Text passage |
----
- Belle Vale ward within Liverpool
- Population: 13,653 (2021 census)
- Registered Electors: 4,385 (2023 elections)
- Metropolitan borough: City of Liverpool;
- Metropolitan county: Merseyside;
- Region: North West;
- Country: England
- Sovereign state: United Kingdom
- UK Parliament: Liverpool Garston;
- Councillors: Lynnie Hinnigan (Labour); Ruth Bennett (Labour);

= Belle Vale (Liverpool ward) =

Metropolitan borough council ward in England

Belle Vale is an electoral division of Liverpool City Council in the Liverpool Garston Parliamentary constituency.

==Background==
The ward was formed in 2004 and the boundaries were altered in 2023. From 2023 the ward is represented by two councillors.

===2004 boundaries===

2004 ward boundaries

A review by the Boundary Committee for England recommended that the council was formed of a reduced number of 90 members elected from 30 wards. The Belle Vale was created from the former Netherley and Valley wards.

The ward boundaries followed the city boundary and the North Liverpool Extension Line.

The population of the 2004 ward at the 2011 census was 15,004, and at the 2021 census was 15,613.

===2023 boundaries===

A 2022 review by the Local Government Boundary Commission for England decided that the existing 30 wards, each represented by three councillors should be replaced by 64 wards represented by 85 councillors with varying representation by one, two or three councillors per ward. The Belle Vale ward was varied as a smaller, two-member ward, retaining most of the former Belle Vale ward, losing small sections to the new Gateacre and Childwall wards.
----
Complete the following |
• 1. From the Belle Vale ward article, reproduce the stretch from "The ward boundaries" through "and Childwall wards.".
• 2. Name every ward other than Belle Vale that the Belle Vale ward article mentions.
• 3. Answer these questions from the Belle Vale ward article:
(a) In what year was the ward formed?
(b) What was the population of the 2004 ward at the 2011 census?
(c) How many councillors have represented the ward since 2023?

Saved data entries
----
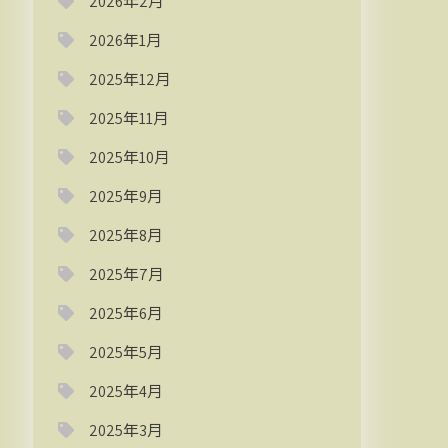
2026年2月
2026年1月
2025年12月
2025年11月
2025年10月
2025年9月
2025年8月
2025年7月
2025年6月
2025年5月
2025年4月
2025年3月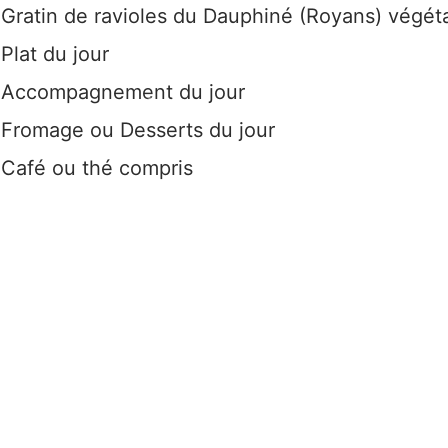
Gratin de ravioles du Dauphiné (Royans) végét
Plat du jour
Accompagnement du jour
Fromage ou Desserts du jour
Café ou thé compris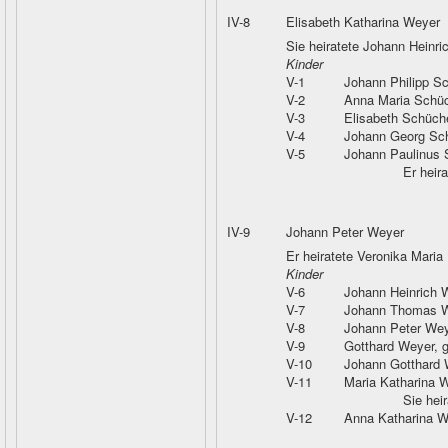
IV-8
Elisabeth Katharina Weyer
Sie heiratete Johann Heinr
Kinder
V-1
Johann Philipp S
V-2
Anna Maria Schü
V-3
Elisabeth Schüch
V-4
Johann Georg Sc
V-5
Johann Paulinus
Er heir
IV-9
Johann Peter Weyer
Er heiratete Veronika Maria
Kinder
V-6
Johann Heinrich 
V-7
Johann Thomas 
V-8
Johann Peter Wey
V-9
Gotthard Weyer
, 
V-10
Johann Gotthard 
V-11
Maria Katharina 
Sie hei
V-12
Anna Katharina W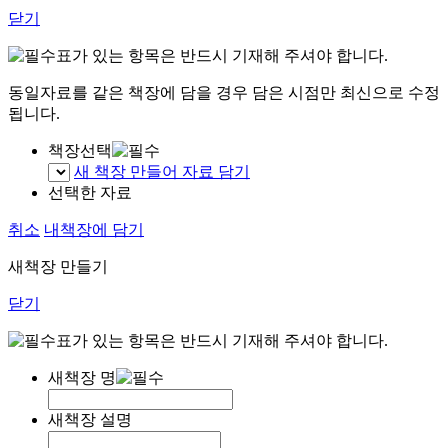
닫기
표가 있는 항목은 반드시 기재해 주셔야 합니다.
동일자료를 같은 책장에 담을 경우 담은 시점만 최신으로 수정
됩니다.
책장선택
새 책장 만들어 자료 담기
선택한 자료
취소
내책장에 담기
새책장 만들기
닫기
표가 있는 항목은 반드시 기재해 주셔야 합니다.
새책장 명
새책장 설명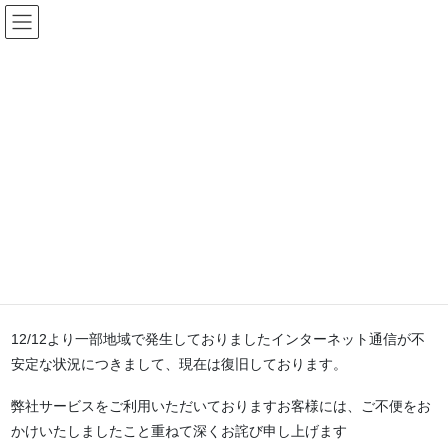
コ
ナ
ン
ビ
テ
ゲ
HOME
障害
BWAサービス復旧のお知らせ
ン
ー
ツ
シ
へ
ョ
2020年12月14日
ス
ン
障害
キ
に
ッ
移
BWAサービス復旧のお知らせ
プ
動
はまなすBWAサービスご利用者様各位
平素は「はまなすBWAサービス」をご利用いただき、誠にありがと
うございます。
12/12より一部地域で発生しておりましたインターネット通信が不
安定な状況につきまして、現在は復旧しております。
弊社サービスをご利用いただいておりますお客様には、ご不便をお
かけいたしましたこと重ねて深くお詫び申し上げます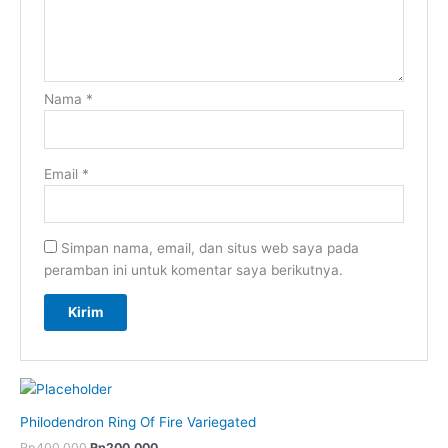
Nama
*
Email
*
Simpan nama, email, dan situs web saya pada
peramban ini untuk komentar saya berikutnya.
Philodendron Ring Of Fire Variegated
Rp
400.000
Rp
200.000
----
Results of the exercise |
• 1.
The ward boundaries followed the city boundary and the North Liverpool Extension Line.

The population of the 2004 ward at the 2011 census was 15,004, and at the 2021 census was 15,613.

===2023 boundaries===

A 2022 review by the Local Government Boundary Commission for England decided that the existing 30 wards, each represented by three councillors should be replaced by 64 wards represented by 85 councillors with varying representation by one, two or three councillors per ward. The Belle Vale ward was varied as a smaller, two-member ward, retaining most of the former Belle Vale ward, losing small sections to the new Gateacre and Childwall wards.

• 2. Netherley, Valley, Gateacre, Childwall

• 3.
(a) 2004
(b) 15,004
(c) Two